The Columbus Dispatch
The bicycle has been around for nearly 200 years, but 21st-century technology helped determine the winner of the Tour de Grandview yesterday.
Jonathan Atwell was crowned the men's pro race winner after he and three other riders crossed the finish line separated by fractions of a second. Upon reviewing video of the finish frame by frame on a MacBook laptop, race officials determined that Atwell, 30, beat out Ryan Knapp by inches.
"None of us really knew," Atwell said, recalling the anxious conversation the riders shared during a cool-down lap after the finish.
Said Knapp: "I felt like I was as likely to come in fourth as I was to be first."
With a lap to go, Atwell made his move. He led by a bike length or two around each early turn and stretched the distance to nearly three lengths as they tackled the Broadview Avenue hill leading to the finish line. Then the three trailing cyclists began to close the gap.
Atwell said he wasn't sure if he'd held on to the lead.
"Had that finish line been a meter sooner, I would have been a lot more confident," he said. "But honestly, I'm so new to the sport, I would have been psyched just to be fourth."
Atwell's victory, earning him the largest chunk of the $3,500 purse, was the first in his career racing at the category 1 and 2 level, the top class in criterium cycling. Atwell, a Ph.D. candidate who will finish his dissertation at Indiana University this fall, picked up the sport only a few years ago and didn't start training to race until 2010.
Baldesare finished in third, and York landed in the fourth spot, one shy of the post-race podium.
The win boosted Atwell into third place in the weekend's total points count and a share of an additional $2,000 purse. Riders collected points based on their finishes in the three Ohio cycling events this weekend, including two Cincinnati-area races: the Madeira Centennial Criterium on Friday and the Hyde Park Blast Criterium on Saturday.
Knapp, a 27-year-old native of Bloomington, Ind., who races for Team Panther, finished just ahead of Atwell for the weekend prize but short of overall winner Clay Murfet.
Columbus' Kirk Albers, also of Team Panther, took fifth place overall.
On the women's side, Kettering native Jane Weakley held off two rivals for first.
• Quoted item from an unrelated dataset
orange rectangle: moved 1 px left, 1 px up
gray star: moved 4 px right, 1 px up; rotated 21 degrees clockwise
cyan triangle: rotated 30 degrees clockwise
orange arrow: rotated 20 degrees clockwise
The Secret Cycling team member rode the last several laps while dueling two Texas Roadhouse riders, Sally Price and Tracy Tolson.
Weakley, 28, made sure to position herself between the two teammates to keep them from working together or making a sudden push from out of sight.
"I just knew they were going to work me over," Weakley said. "If I wasted any energy, I was through."
Left without a teammate of her own, Weakley managed to hold on, despite the tough incline leading to the finish line.
"I've ridden with them before," Weakley said of Price and Tolson. "They're hill-climbers.